Christophe Hansen MEP (EPP, Luxembourg), Vice-Chairperson of the European Alzheimer’s Alliance (EAA), opened the session by noting that the lack of a disease modifying treatment meant dementia must be prioritised as a research topic, with significant investment coming from public-private partnerships over the past decade.

Carlos Diaz, Project Coordinator for the Neuronet project, outlined the work of the project in supporting the neurodegeneration portfolio of the IMI, as well as the opportunities to identify gaps and potential synergies between the different projects. He also explained how Neuronet would ensure that projects in the IMI portfolio did not work in isolation and the outputs from their work would be more visible.

Bart Vannieuwenhuyse, Co-Lead of the European Medical Information Framework (EMIF) project (2013 – 2017), provided a background to the project which established a foundational information framework supporting dementia research. The project operated as part of the first IMI and responded to a recognition that data was often held in silos, which was often detrimental to research into dementia.

Pierre Meulien, Executive Director of IMI, provided an overview of the public-private partnerships in relation to neurodegeneration research, as well as looking to future collaborations. It was explained that the IMI portfolio covered created conditions to allow for multi-sector and multi-disciplinary engagement at the forefront of research, providing the necessary scale for funding, expertise, knowledge, skills and resources.

Jean Georges, Executive Director of Alzheimer Europe, formally launched two new Alzheimer Europe publications.

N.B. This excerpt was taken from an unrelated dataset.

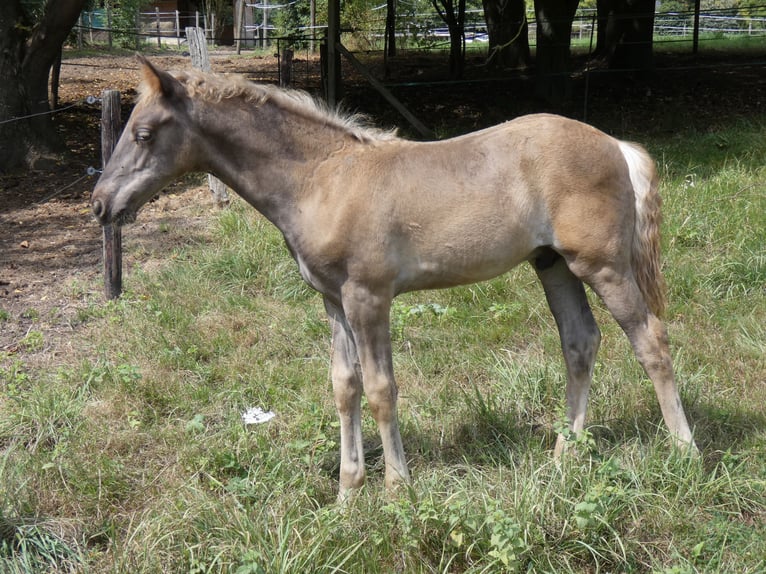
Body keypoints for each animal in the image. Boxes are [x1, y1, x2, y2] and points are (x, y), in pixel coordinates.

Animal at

The first, the Dementia in Europe Yearbook 2019 focuses on the prevalence rates of dementia across Europe, whilst the second is an ethics discussion paper, focusing on the involvement of people with dementia in research.

Alzheimer Europe Vice-Chairperson, Charles Scerri, closed the session by thanking speakers and attendees for coming to the debate. Christophe Hansen also thanked attendees from across sectors and disciplines for attending the meeting, highlighting the importance of collaboration between partners when conducting dementia research, with the political support for programmes such as Horizon Europe being crucial to continue this work.